Quando Donald Trump decidiu mudar políticas ambientais e não assinar, por exemplo, o Acordo de Paris, muitas empresas se posicionaram contra. Tim Cook, CEO da Apple, veio a público afirmar que sua empresa continuaria lutando contra o aquecimento global, após tentar o mudar a opinião do presidente americano, sem sucesso. Nike e Google também fizeram críticas públicas a Trump. Outras tantas como Patagonia, Microsoft, Merrian-Webster, CardsAgainstHumanity, Melville House deram alguns passos além, agindo no mundo com ações de resistência mais incisivas, digamos assim.

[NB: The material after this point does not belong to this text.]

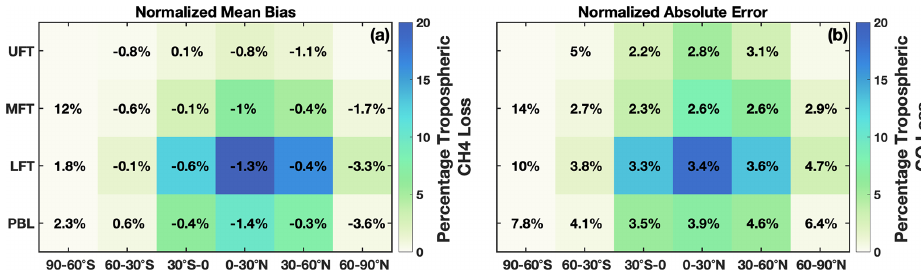
Figure 3. (a) Percentage of total tropospheric CH 4 lost to reaction with OH for July 2005 averaged over 30 ◦ zonal mean bins and four atmospheric layers is shown by the background colors. The percentage loss values account for the mass of each region relative to the total atmospheric mass. Percentages indicate the normalized mean bias of the parameterization with respect to the MERRA2 GMI simulation. Statistics for the polar UFT are omitted because low tropopause heights limit the data amount in these regions. Panel (b) is the same as panel (a) except it is for tropospheric CO loss and the normalized absolute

Aqui no Brasil o desafio se agiganta, e torço que empresas, as grandes pagadoras de impostos, geradoras de empregos, vetores de transformações e de inovação, marquem suas posições, tanto diante dos eventuais retrocessos que virão (em especial na área ambiental), quanto ajudando a evitar que eles se materializem. Empresas podem criar, espalhar ideias, conscientizar,  transformar a oferta de produtos, pressionar governos que consideram muitos temas essenciais como secundários.  Acredito muito na potência das empresas e das marcas para pressionar o poder público e ajudar a modificar hábitos e pensamentos — seja com ações, seja com o poder da comunicação. Marcas fortes podem inspirar atitudes e comportamentos. E, quem sabe, ajudar a espalhar um pouco mais de lucidez.